▶ _Selected passage_
_ _ _

Splay trees and optimality
The splay tree is probably my favourite data structure. Is it useful in practice? Probably not, but its remarkable optimality properties coupled with its bare simplicity are so tantalizing that I’ve fallen in love with splaying. In the rest of this post, I’ll describe the splay tree structure, and present some of my favourite splay tree properties. You will also find an instructive D3 visualization of a splay tree in motion.
Splay trees are a kind of binary search tree, so they support the crucial search tree query \(\texttt{SEARCH}(k)\) which returns the smallest value \(x \ge k\) stored in the tree. As an aside, many students ignore the difference between this search query, and what we may call a \(\texttt{FIND}(k)\) query of dictionaries, which only should return \(k\) if \(k\) is present in the structure, and nothing otherwise. Obviously, we can always implement \(\texttt{FIND}\) with \(\texttt{SEARCH}\), but the reverse is not true. These are fundamentally different queries with different goals and limitations, which is sometimes not emphasized in undergraduate computer science courses, and indeed, the ignorance of this difference may lend students to believe for a time that dictionaries ultimately solve all of the same problems as search trees.
So, splay trees are search trees. They are also adaptive; the structure modifies itself not only upon insertions and deletions, but also on search queries. Every undergraduate computer science student encounters red-black trees, which are a kind of self-adjusting binary search tree, which perform rotations upon insertions and deletions so as to constantly maintain logarithmic height. Splay trees self-adjust also on queries, to be adaptive to input query sequences. Before describing this transformation in more detail, I’ll present a problem which happens to be solved by splay trees.
Let \(D\) be some data structure implementing \(\texttt{SEARCH}\). We perform a sequence of queries \(x_1, x_2, \dots\) on \(D\). For a particular \(x\), let \(w(x)\) denote the number of distinct elements of \(D\) which have been queried since \(x\) was last queried. For example, if \(x_1 = x_2 = x_3 = 1\) and we are performing the fourth query, then \(w(1) = 0\). On the other hand, if \(x_1 = x_2 = 1\) and \(x_3 = 2\), then \(w(1) = 1\). If \(\texttt{SEARCH}(x)\) takes time \(O(\log w(x))\), then \(D\) is said to have the working set property. If a structure has this property, then this structure allows us to efficiently perform sequences of queries in which there are many recurring items. It’s not totally obvious how to implement a structure which has the working set property, but one relatively easy example is given by Iacono’s working set structure.

_ _ _

▶ _Stored records_

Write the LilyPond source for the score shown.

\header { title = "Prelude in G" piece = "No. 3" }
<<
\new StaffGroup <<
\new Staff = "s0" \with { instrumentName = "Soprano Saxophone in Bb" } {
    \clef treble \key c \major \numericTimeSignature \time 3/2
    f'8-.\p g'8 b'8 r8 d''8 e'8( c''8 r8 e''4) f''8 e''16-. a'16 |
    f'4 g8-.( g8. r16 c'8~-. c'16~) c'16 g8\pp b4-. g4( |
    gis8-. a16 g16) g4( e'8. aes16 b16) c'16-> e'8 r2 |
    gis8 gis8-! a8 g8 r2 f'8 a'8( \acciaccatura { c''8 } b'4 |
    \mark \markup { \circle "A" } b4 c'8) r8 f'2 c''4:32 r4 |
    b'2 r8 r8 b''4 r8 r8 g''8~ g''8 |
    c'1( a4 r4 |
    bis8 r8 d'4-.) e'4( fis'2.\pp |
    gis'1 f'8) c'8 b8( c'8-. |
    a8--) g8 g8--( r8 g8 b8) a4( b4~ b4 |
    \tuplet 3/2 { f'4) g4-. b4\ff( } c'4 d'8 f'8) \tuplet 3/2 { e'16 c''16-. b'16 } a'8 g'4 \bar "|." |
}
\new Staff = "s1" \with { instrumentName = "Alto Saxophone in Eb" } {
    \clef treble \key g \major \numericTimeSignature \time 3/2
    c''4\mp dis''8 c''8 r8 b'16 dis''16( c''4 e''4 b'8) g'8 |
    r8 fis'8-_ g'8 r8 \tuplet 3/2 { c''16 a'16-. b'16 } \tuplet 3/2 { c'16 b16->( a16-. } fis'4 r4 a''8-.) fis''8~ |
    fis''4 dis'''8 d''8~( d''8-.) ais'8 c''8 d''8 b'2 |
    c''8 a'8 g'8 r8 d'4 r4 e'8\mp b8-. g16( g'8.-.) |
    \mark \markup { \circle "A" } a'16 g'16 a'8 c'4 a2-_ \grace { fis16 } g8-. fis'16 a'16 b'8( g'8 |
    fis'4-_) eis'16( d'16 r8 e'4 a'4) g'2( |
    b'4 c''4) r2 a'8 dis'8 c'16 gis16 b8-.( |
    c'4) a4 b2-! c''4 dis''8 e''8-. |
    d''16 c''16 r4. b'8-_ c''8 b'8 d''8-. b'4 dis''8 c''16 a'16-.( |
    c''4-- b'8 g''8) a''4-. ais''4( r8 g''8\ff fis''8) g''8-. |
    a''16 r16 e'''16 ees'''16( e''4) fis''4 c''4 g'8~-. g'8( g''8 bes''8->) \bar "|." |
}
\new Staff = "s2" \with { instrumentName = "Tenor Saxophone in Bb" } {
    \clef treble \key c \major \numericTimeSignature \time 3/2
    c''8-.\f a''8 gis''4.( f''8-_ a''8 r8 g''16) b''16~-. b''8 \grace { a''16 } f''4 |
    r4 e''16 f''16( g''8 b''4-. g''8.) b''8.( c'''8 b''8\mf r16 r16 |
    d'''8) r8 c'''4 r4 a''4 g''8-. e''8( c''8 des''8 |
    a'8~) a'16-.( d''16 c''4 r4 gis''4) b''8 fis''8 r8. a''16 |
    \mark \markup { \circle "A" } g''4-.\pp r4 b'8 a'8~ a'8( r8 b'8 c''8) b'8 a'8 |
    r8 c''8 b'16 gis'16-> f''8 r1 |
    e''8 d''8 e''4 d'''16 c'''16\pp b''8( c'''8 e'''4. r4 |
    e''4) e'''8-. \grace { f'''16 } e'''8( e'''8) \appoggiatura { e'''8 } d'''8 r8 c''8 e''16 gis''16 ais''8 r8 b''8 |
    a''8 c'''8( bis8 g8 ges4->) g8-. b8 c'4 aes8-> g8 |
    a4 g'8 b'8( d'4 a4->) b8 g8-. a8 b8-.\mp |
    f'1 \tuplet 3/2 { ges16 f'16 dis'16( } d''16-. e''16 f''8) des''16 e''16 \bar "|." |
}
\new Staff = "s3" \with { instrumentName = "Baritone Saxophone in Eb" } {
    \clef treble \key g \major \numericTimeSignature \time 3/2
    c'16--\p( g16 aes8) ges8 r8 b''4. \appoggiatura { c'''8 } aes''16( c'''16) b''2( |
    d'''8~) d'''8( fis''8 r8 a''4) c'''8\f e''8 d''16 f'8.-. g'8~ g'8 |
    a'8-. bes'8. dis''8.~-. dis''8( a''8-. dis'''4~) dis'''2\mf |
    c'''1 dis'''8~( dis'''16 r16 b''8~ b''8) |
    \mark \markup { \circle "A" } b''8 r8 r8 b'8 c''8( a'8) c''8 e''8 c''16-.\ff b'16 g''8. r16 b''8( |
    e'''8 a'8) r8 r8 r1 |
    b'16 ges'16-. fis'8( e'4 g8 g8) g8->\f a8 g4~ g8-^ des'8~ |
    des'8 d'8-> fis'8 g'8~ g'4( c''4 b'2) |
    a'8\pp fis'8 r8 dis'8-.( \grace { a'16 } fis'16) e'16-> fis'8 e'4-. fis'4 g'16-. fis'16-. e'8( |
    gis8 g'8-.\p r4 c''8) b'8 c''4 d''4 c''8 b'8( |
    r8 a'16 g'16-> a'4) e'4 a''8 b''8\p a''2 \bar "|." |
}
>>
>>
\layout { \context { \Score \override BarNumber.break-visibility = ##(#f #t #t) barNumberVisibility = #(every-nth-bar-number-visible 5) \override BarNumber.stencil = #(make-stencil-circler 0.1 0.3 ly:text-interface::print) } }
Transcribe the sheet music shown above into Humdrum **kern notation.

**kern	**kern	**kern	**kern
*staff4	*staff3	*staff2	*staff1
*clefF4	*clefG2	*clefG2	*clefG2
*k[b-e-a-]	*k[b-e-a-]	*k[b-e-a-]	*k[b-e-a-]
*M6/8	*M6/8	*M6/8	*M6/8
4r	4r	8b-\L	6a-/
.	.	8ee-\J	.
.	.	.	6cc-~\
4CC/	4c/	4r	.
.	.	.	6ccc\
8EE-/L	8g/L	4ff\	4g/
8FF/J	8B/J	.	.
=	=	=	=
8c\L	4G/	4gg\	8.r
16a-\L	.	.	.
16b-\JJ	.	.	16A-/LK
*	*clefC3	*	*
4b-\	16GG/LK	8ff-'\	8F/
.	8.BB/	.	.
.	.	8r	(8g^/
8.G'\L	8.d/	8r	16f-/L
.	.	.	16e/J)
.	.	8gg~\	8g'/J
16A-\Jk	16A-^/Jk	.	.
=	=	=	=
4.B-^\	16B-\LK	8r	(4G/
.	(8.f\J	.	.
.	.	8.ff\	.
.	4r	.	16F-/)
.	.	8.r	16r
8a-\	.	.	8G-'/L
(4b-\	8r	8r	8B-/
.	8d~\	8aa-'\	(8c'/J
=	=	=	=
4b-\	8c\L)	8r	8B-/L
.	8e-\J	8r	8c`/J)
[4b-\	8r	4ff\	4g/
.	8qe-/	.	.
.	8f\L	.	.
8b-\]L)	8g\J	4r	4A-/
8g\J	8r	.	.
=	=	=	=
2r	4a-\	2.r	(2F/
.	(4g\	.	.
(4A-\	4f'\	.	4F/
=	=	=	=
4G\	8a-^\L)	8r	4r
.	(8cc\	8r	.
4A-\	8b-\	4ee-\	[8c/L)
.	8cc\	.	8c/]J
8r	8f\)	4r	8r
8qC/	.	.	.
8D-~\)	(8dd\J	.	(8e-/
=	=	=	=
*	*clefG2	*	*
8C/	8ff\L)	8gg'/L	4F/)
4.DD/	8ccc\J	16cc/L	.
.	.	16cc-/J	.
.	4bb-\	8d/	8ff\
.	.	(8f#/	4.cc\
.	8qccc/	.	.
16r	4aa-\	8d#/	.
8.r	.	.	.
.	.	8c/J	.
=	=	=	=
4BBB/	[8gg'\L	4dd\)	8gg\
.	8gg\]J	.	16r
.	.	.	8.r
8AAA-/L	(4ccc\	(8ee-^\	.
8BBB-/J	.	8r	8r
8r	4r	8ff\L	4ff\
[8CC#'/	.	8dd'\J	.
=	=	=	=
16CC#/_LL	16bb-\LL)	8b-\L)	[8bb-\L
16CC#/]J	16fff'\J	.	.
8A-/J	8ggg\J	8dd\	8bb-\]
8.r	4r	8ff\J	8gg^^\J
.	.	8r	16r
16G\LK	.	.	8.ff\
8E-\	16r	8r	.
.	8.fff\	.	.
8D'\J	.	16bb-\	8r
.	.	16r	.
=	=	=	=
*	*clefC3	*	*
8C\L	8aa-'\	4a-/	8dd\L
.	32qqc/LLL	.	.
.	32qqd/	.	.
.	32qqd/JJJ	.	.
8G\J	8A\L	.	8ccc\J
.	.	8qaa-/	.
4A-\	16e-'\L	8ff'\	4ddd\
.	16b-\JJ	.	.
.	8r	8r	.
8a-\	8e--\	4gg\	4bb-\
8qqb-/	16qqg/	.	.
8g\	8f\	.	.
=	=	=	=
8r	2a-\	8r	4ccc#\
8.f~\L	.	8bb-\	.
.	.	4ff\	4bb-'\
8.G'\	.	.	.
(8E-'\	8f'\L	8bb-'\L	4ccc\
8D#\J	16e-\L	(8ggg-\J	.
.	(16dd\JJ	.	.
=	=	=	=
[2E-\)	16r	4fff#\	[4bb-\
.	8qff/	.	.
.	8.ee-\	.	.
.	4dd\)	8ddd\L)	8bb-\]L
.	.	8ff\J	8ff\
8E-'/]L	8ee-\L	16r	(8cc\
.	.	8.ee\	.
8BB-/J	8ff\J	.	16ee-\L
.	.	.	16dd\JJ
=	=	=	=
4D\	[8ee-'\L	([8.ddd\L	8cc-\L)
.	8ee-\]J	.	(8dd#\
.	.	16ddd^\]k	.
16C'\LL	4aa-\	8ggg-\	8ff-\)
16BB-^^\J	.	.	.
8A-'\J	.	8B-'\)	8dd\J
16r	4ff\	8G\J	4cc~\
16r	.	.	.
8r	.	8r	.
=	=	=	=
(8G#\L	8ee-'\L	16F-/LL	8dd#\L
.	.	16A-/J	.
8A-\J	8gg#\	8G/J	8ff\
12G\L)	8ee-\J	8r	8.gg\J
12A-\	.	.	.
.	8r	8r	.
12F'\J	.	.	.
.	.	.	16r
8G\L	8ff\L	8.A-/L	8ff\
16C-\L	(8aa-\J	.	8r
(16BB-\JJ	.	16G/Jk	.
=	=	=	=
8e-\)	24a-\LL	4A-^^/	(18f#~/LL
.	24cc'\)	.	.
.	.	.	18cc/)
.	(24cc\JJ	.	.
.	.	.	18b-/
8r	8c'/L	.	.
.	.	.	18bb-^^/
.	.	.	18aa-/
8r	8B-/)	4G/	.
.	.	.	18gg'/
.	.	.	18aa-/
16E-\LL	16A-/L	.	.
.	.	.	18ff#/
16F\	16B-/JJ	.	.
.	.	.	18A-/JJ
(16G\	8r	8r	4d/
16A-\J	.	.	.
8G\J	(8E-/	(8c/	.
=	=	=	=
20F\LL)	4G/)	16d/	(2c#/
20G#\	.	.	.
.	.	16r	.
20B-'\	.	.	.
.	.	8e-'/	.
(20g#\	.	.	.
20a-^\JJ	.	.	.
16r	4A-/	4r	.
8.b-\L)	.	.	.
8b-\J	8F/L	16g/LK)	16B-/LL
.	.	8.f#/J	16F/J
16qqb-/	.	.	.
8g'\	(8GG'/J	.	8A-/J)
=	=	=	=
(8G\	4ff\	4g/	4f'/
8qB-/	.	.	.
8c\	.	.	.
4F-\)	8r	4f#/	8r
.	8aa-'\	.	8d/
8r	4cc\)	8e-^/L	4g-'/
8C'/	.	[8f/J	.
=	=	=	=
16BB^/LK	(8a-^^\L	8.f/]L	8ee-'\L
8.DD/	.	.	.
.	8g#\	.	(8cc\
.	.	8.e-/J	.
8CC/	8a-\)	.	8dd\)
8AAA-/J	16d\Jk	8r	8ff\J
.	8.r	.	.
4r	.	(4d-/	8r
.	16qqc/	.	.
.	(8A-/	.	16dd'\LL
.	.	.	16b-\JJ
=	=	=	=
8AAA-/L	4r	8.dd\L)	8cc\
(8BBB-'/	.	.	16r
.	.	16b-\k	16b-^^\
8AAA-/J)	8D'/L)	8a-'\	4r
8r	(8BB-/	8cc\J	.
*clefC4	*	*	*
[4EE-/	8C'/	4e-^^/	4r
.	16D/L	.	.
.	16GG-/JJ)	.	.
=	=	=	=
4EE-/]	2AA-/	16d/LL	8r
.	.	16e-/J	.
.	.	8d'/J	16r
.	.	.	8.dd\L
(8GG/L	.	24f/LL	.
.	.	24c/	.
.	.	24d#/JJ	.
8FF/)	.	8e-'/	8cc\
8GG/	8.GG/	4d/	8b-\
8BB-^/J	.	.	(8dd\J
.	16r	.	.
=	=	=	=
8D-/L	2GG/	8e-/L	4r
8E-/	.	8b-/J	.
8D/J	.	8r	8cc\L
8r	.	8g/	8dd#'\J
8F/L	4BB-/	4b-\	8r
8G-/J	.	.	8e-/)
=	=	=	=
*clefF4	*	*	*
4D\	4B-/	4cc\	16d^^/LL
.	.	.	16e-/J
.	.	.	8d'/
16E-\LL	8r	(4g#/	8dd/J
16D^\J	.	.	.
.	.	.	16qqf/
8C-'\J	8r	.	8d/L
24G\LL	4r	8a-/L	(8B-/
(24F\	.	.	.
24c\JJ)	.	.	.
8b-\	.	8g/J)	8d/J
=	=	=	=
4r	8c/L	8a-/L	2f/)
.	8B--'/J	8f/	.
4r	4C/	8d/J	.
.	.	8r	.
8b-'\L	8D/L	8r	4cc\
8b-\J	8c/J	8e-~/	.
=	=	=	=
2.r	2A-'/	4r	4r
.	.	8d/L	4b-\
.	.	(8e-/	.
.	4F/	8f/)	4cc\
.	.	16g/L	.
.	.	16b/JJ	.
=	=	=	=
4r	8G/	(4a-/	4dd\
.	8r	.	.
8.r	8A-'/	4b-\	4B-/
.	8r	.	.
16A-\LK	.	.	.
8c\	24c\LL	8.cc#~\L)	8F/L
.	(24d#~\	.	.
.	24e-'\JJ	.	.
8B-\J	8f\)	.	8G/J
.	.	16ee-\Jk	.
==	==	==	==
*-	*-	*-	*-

_ _ _

▶ _Jobs_
• A. Update the passage of the splay tree post that opens with "So, splay trees" and closes with "by splay trees.", and change "red-black trees" to "AVL trees".
• B. Write what comes next in the post on splay trees, starting after its final sentence.

▶ _Answers provided_
• A.
So, splay trees are search trees. They are also adaptive; the structure modifies itself not only upon insertions and deletions, but also on search queries. Every undergraduate computer science student encounters AVL trees, which are a kind of self-adjusting binary search tree, which perform rotations upon insertions and deletions so as to constantly maintain logarithmic height. Splay trees self-adjust also on queries, to be adaptive to input query sequences. Before describing this transformation in more detail, I’ll present a problem which happens to be solved by splay trees.

• B.
Intuitively, if we wanted to make a binary search tree which has the working set property, we might simply rotate any queried element all the way up to the root. This isn’t quite right. Take for example the sequence of insertions \(x_1 = 1, x_2 = 2, \dots, x_n = n\). Each insertion in this structure will take constant time, and the final tree looks like a root with one right child, and a path of \(n - 2\) nodes hanging off its left child. Then, the query \(x_{n + 1} = 1\) takes \(\varOmega(n)\) time. In fact, if \(x_{n + i} = i\) for each \(i\), then the queries will even take \(\varOmega(n)\) amortized time. So, the most obvious suggestion fails to implement the working set property.
Splay trees are the next simplest choice. Instead of performing rotations to bubble up queried nodes to the root, nodes are splayed to the root. A single splaying operation is a kind of rotation which happens on one or two levels at a time. There are three kinds of splaying up to symmetries, based on the parent-grandparent orientation of a target splayed node: the zig, the zig-zig, and the zig-zag.
The zig
This is an ordinary binary tree rotation, as seen for example in red-black trees. The zig is only performed when the splayed node is a child of the root. On the left, the node to be splayed is \(x\), and the root is \(y\). The zig transforms the left tree into the right tree.
The zig-zig
A zig-zig is performed whenever the splayed node \(x\) is the left-left child or the right-right child of its grandparent. A zig-zig of \(x\) transforms the left tree into the right tree.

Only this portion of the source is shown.